Comparison with other techniques

When comparing our methodologies with other techniques, we examined three distinct approaches: our baseline prediction model, the combed super-resolution and prediction model, and our fine-tuned model. Notably, the super-resolution step is tailored specifically to our problem domain, rendering direct comparisons with other methods—those without a super-resolution process—less straightforward. Additionally, the use of varied datasets across these studies necessitates a nuanced interpretation of the comparisons. These tests should be considered indicative benchmarks rather than definitive evaluations. Table 5 presents the \(R^2 \) values for various studies employing 3D CNNs for permeability prediction, adapted from²⁴.

Table 5 Models for permeability prediction the literature.

In particular, the study by²⁷ is worth noting, as it explores multiple strategies on the DeePore dataset, including 3D CNNs, physics-informed CNNs, and transformer-based CNNs. The comparison presented focuses on their transformer-based model. Our baseline models demonstrate competitive \(R^2 \) values against those in the literature, while our optimized method attains the highest \(R^2 \) using a less complex network (CNN versus transformer-based). It is important to highlight that despite Meng et al.’s²⁷ use of the DeePore dataset, our method incorporates a larger data volume, which adds a layer of complexity to the comparison.

Conclusions

Correctly estimating petrophysical properties is important not only for reservoir characterization aiming to exploit oil fields but also for identifying green solutions such as carbon sequestration. Many numerical simulations for the estimation of petrophysical properties require high-resolution images, which are not always available. In this paper, we address two different problems, super-resolution and permeability estimation, and combine the solutions using a fine-tuning correction scheme to obtain precise permeability estimates. Our solution improves upon the baseline solution at a low cost.
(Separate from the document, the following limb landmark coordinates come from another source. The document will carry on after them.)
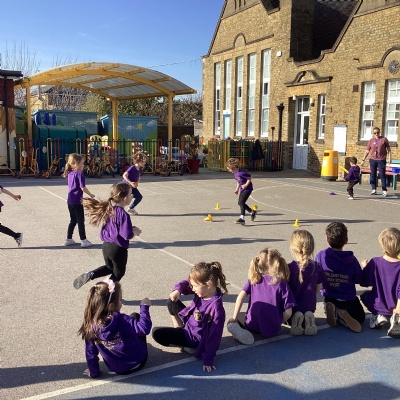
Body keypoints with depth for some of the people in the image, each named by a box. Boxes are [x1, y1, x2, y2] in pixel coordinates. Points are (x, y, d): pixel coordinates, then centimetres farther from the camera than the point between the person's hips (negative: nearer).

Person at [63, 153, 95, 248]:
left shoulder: (70, 174, 10)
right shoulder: (80, 174, -14)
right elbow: (83, 187, -17)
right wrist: (90, 195, -6)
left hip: (70, 200, 8)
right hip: (77, 201, -8)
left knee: (73, 220, 17)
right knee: (80, 221, -1)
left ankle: (68, 239, 23)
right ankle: (83, 240, 3)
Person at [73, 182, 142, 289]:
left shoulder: (108, 209, 1)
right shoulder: (123, 214, -24)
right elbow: (127, 235, -25)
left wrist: (131, 228, 9)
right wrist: (135, 232, -5)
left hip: (106, 245, 7)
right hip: (118, 248, -7)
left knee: (109, 267, 29)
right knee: (118, 273, 16)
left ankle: (89, 275, 8)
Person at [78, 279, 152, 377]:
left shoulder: (91, 325, -16)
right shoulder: (121, 320, -29)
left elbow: (90, 353, -8)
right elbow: (144, 328, -34)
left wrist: (94, 372, 6)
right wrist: (144, 307, -22)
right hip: (137, 363, -4)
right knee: (135, 317, 13)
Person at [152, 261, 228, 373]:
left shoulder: (216, 307, -35)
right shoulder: (203, 291, -14)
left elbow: (214, 336, -29)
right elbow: (186, 284, 2)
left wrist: (208, 359, -24)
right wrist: (177, 290, -20)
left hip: (195, 338, -8)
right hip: (188, 325, 8)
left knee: (157, 333, -11)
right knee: (171, 302, 14)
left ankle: (186, 346, 1)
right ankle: (179, 330, 14)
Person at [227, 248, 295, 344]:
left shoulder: (254, 279, -1)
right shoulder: (282, 284, -9)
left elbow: (241, 296, -9)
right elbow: (288, 312, -12)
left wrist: (234, 318, -2)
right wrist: (278, 323, 7)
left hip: (252, 325, 3)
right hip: (271, 331, -3)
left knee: (240, 315, 33)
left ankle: (238, 328, -3)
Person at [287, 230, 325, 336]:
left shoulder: (289, 268, -22)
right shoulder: (317, 267, -11)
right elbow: (318, 289, 0)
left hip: (292, 306, -2)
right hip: (310, 306, 3)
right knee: (309, 312, 34)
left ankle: (295, 319, -7)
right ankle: (308, 318, -2)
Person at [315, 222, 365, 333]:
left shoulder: (321, 256, -11)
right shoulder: (351, 259, -14)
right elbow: (359, 280, -5)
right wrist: (363, 266, 13)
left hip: (329, 298, 2)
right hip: (348, 299, -2)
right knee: (360, 317, 24)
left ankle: (332, 311, -5)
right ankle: (343, 318, -11)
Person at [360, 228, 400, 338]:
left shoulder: (374, 262, -16)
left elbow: (364, 282, -4)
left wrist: (365, 267, 13)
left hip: (377, 305, 1)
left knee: (364, 295, 34)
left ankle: (378, 316, 7)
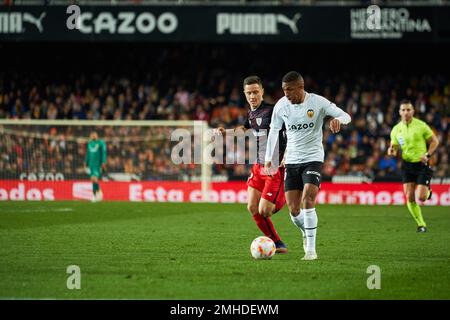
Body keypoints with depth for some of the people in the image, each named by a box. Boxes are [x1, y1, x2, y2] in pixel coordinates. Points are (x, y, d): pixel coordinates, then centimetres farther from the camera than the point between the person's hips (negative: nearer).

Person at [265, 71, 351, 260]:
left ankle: (311, 249, -17)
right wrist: (269, 158, 8)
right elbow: (274, 130, 11)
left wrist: (337, 120, -34)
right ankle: (306, 233, 32)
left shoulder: (317, 102, -11)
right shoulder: (281, 106, -2)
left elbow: (345, 116, -10)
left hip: (313, 158, -4)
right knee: (293, 210, -1)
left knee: (307, 200, -22)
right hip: (291, 161, 4)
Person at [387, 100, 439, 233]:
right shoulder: (396, 129, 2)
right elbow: (394, 146, 13)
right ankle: (421, 224, 8)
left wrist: (428, 155, -12)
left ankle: (428, 192, 29)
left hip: (421, 164, -3)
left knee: (421, 197, -9)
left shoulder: (421, 126, -8)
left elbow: (434, 141, 1)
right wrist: (391, 150, -11)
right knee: (409, 197, -7)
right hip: (407, 165, 3)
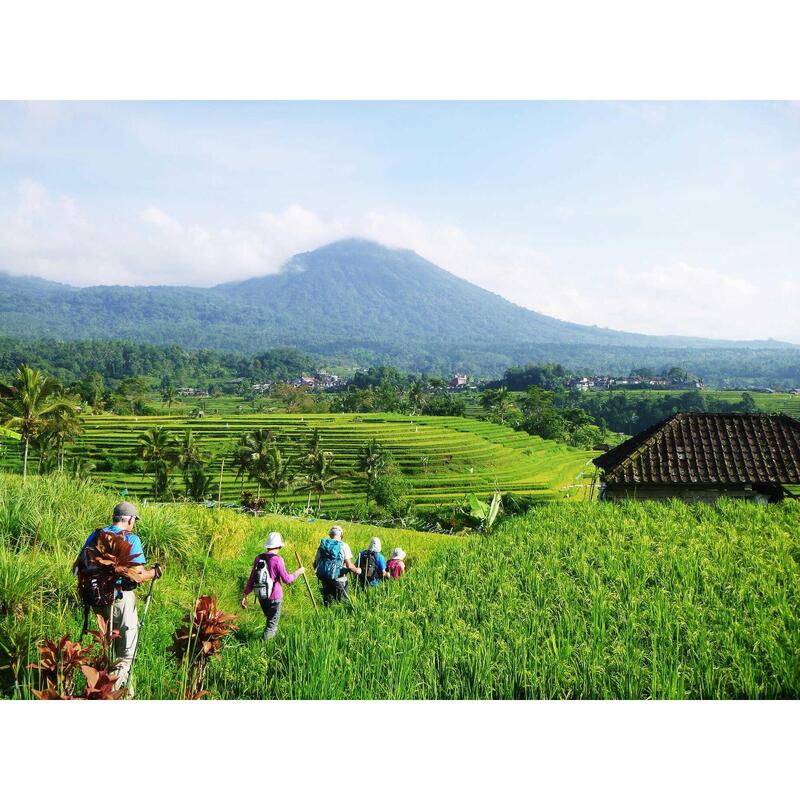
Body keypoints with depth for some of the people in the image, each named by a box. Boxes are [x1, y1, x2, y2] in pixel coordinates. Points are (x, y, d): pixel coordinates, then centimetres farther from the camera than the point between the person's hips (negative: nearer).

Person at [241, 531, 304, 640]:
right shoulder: (277, 560, -17)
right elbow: (286, 579, -14)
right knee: (272, 624, 5)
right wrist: (298, 572, 1)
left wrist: (244, 595, 7)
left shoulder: (258, 558, 0)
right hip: (274, 597, -6)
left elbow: (251, 579, 3)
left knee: (271, 620, 25)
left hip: (261, 596, 6)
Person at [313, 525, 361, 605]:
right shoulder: (344, 546, -6)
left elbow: (315, 564, 9)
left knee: (328, 602, 16)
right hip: (338, 580, -4)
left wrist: (318, 571, 29)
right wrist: (356, 570, 7)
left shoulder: (322, 545, 6)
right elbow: (349, 565, -13)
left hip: (324, 579, 4)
In future work, we can better characterize the artifacts that are being introduced by our solution. From our understanding, the artifacts being generated arise from the fact that our solution does not impose any physical constraints but rather only concerns the overall efficiencies. Adding physical constraints to the model, in the sense of a physics-informed neural network (PINN), could remove these artifacts while also improving the quality (and veracity) of the generated samples (both in the baseline super-resolution method and the fine-tuned version).

Other line of future work is to address the upscaling problem at the whole-core scale by employing techniques that naturally accommodate multiple scales, such as neural operators. Another possible direction is to tackle the field scale. In this case, the upscaling process would incorporate additional information, such as well logs and seismic data, in addition to data from whole-core and plug tomographic images. Our present work represents only a small part of this comprehensive process.